◆ **Material shown**
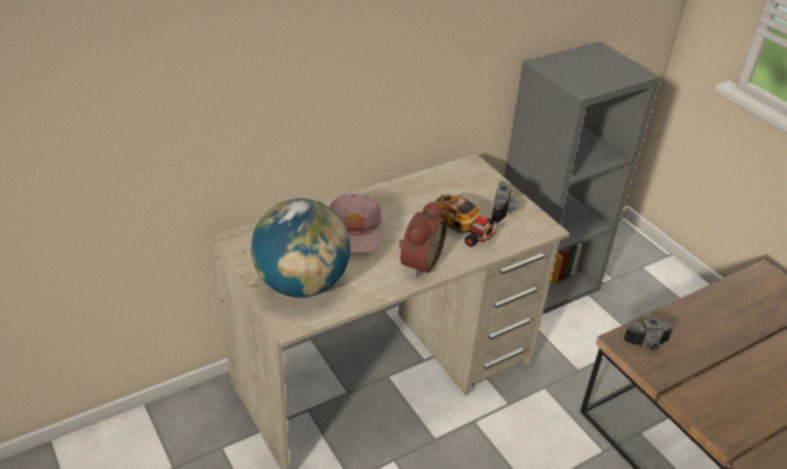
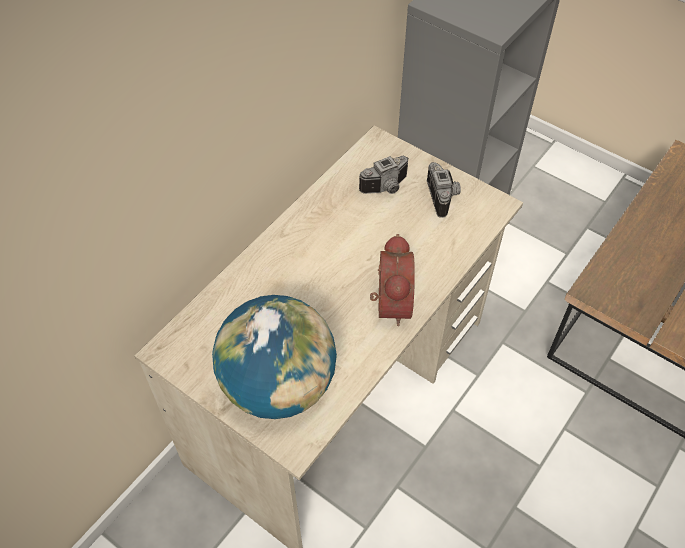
camera: 20 degrees left, 15 degrees up
pink cap [329,193,382,254] -> none
toy car [423,194,499,247] -> none
camera [624,319,674,350] -> camera moved to [359,156,409,194]

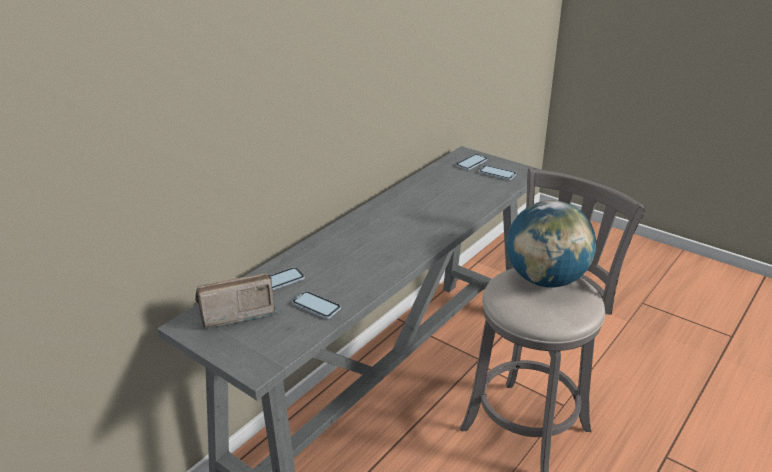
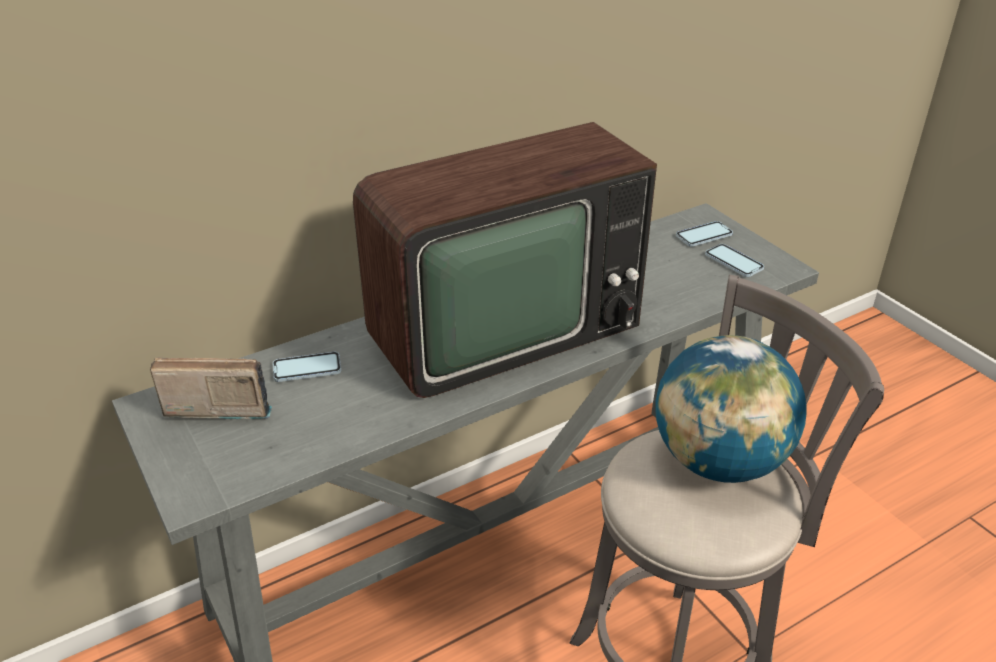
camera: 20 degrees right, 5 degrees up
phone [292,291,341,319] -> none
none -> television [353,122,657,398]

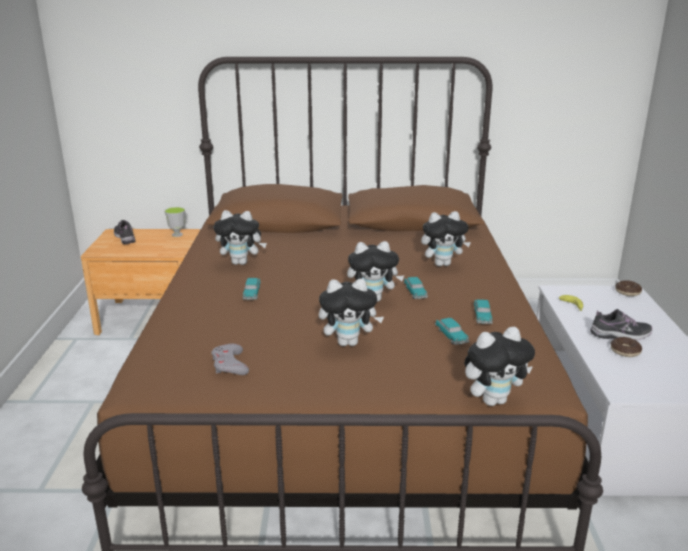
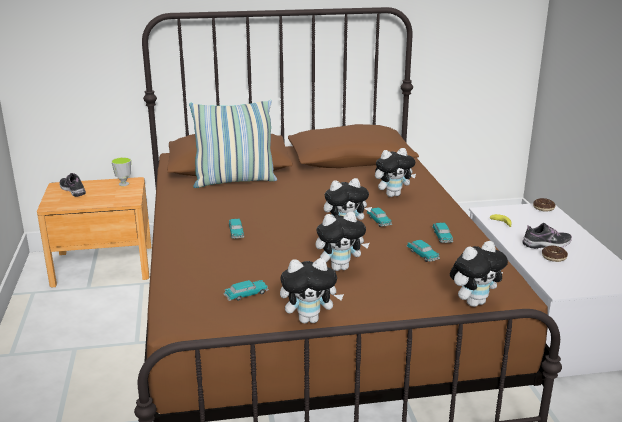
camera: 10 degrees left, 0 degrees up
grey game controller [212,343,249,375] -> toy car [223,280,269,301]
plush toy [214,210,267,265] -> plush toy moved to [280,258,344,324]
none -> pillow [189,100,277,188]

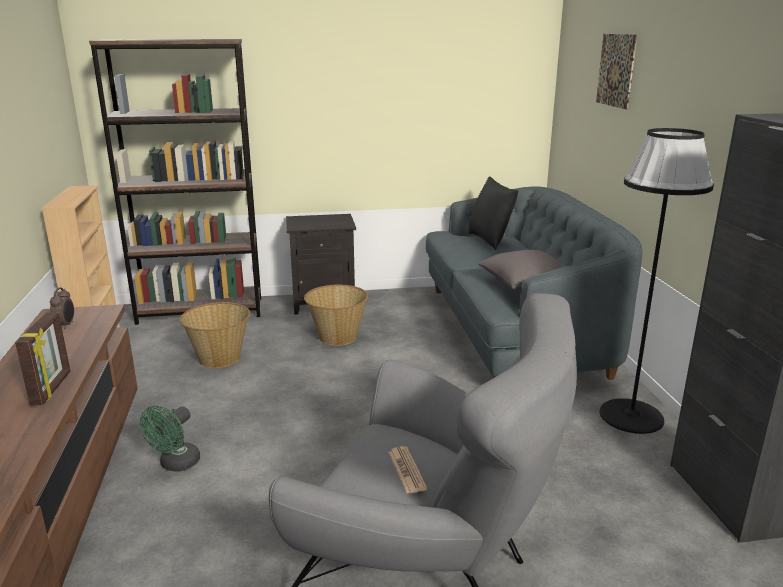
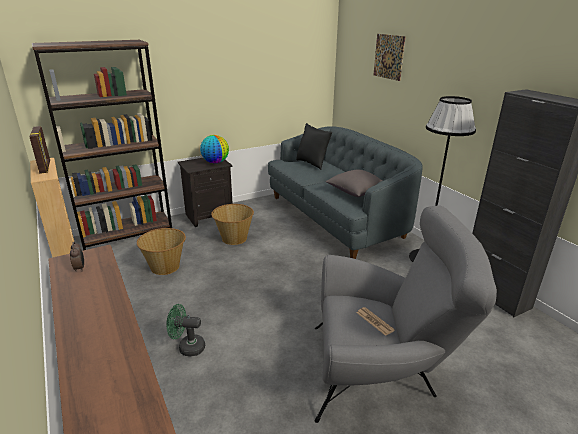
camera: 20 degrees left, 5 degrees up
picture frame [15,313,70,406] -> picture frame moved to [29,126,50,174]
green fan [140,405,200,472] -> green fan turned 90 degrees clockwise [166,304,205,356]
none -> globe [200,135,229,164]

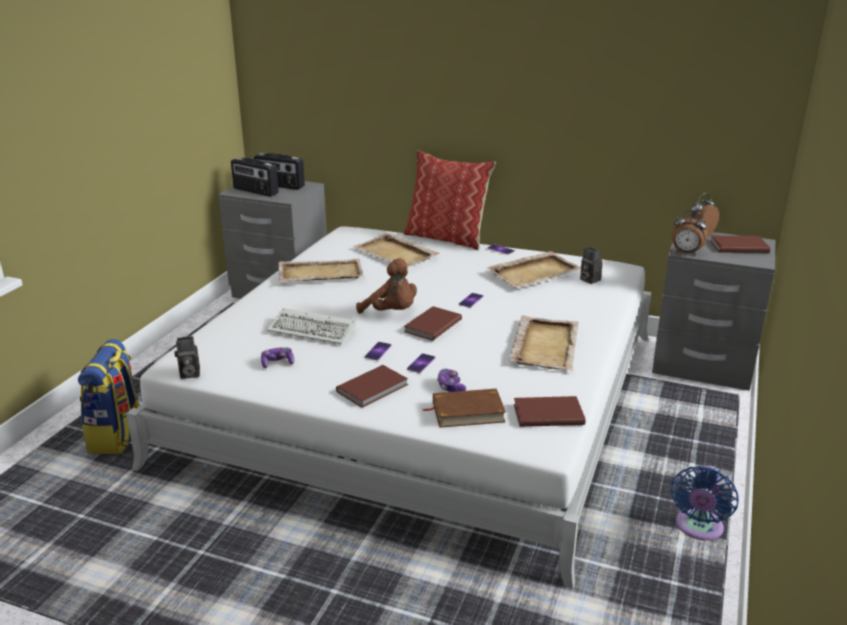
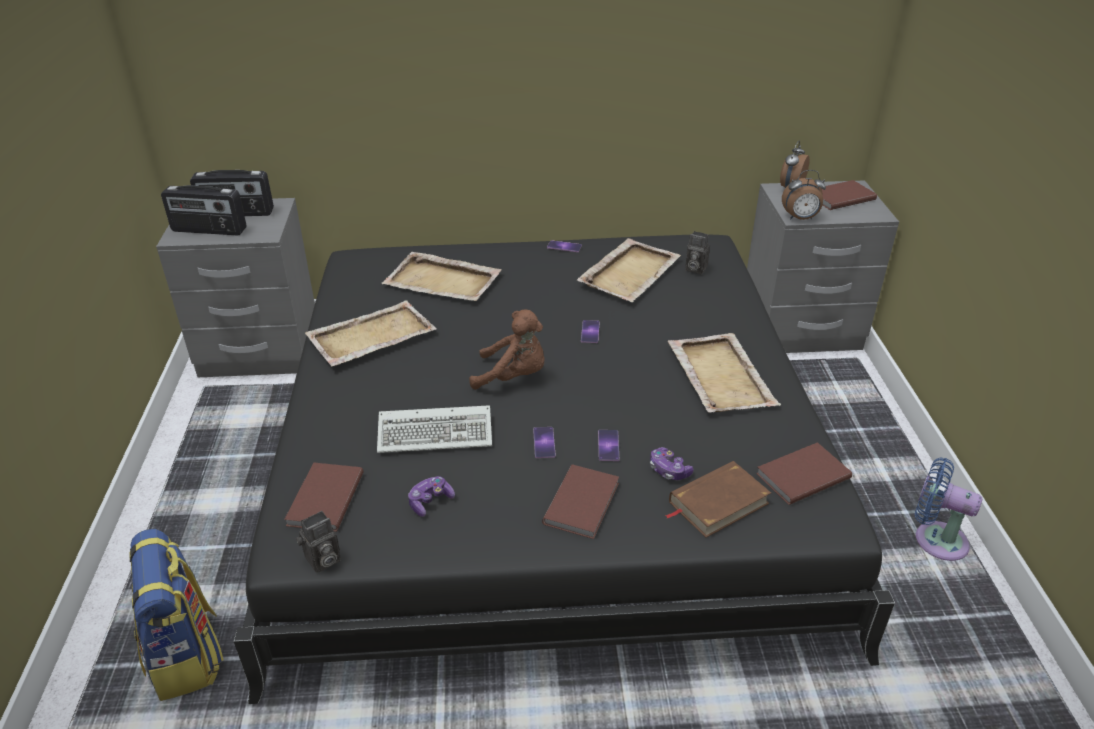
camera: 25 degrees left, 10 degrees up
white bed [126,226,652,589] -> black bed [234,235,895,704]
pillow [403,150,496,250] -> none
brown book [404,306,462,341] -> brown book moved to [284,463,364,532]
blue fan [671,465,739,540] -> blue fan turned 120 degrees clockwise [915,457,982,561]

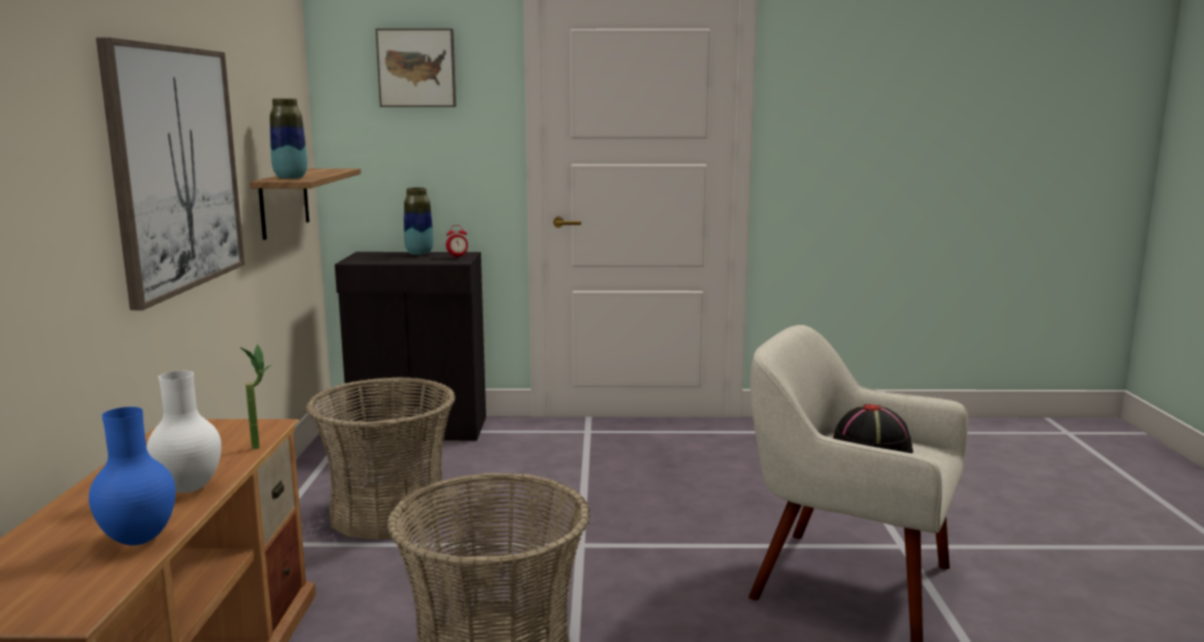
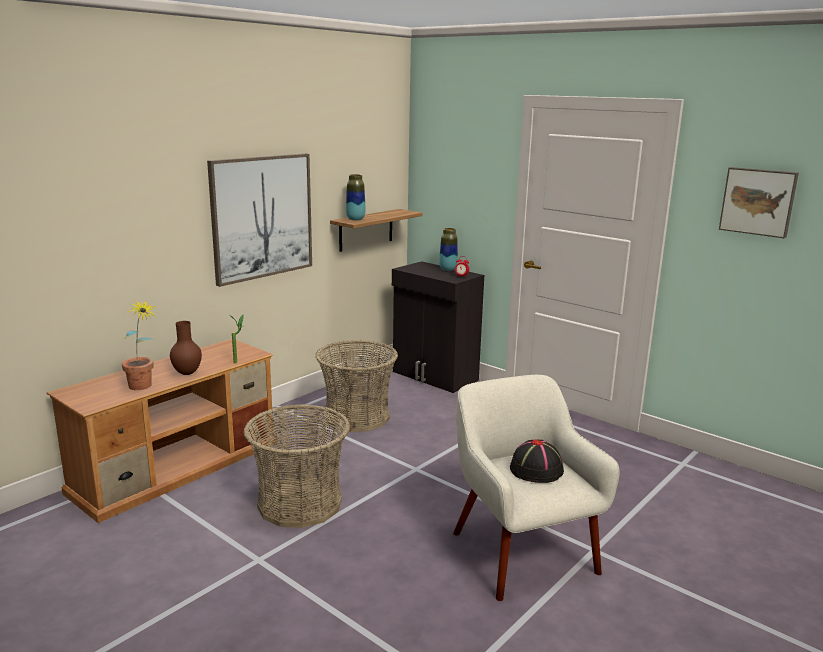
camera: 40 degrees right, 5 degrees up
blue vase [89,407,176,545] -> potted plant [122,300,156,390]
white vase [147,371,221,493] -> brown vase [170,321,202,375]
picture [376,28,456,107] -> picture moved to [719,167,799,238]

◆ **Directions for this task**
Instructions for the copy: start at the first entry, stop after the line containing "blue vase [89,407,176,545]", keep every line exact, and drop the pictures.

◆ **Response area**
camera: 20 degrees left, 15 degrees up
pink cap [329,193,382,254] -> none
toy car [423,194,499,247] -> none
camera [624,319,674,350] -> camera moved to [359,156,409,194]

camera: 20 degrees right, 5 degrees up
phone [292,291,341,319] -> none
none -> television [353,122,657,398]

camera: 10 degrees left, 0 degrees up
grey game controller [212,343,249,375] -> toy car [223,280,269,301]
plush toy [214,210,267,265] -> plush toy moved to [280,258,344,324]
none -> pillow [189,100,277,188]

camera: 20 degrees left, 5 degrees up
picture frame [15,313,70,406] -> picture frame moved to [29,126,50,174]
green fan [140,405,200,472] -> green fan turned 90 degrees clockwise [166,304,205,356]
none -> globe [200,135,229,164]

camera: 25 degrees left, 10 degrees up
white bed [126,226,652,589] -> black bed [234,235,895,704]
pillow [403,150,496,250] -> none
brown book [404,306,462,341] -> brown book moved to [284,463,364,532]
blue fan [671,465,739,540] -> blue fan turned 120 degrees clockwise [915,457,982,561]

camera: 40 degrees right, 5 degrees up
blue vase [89,407,176,545] -> potted plant [122,300,156,390]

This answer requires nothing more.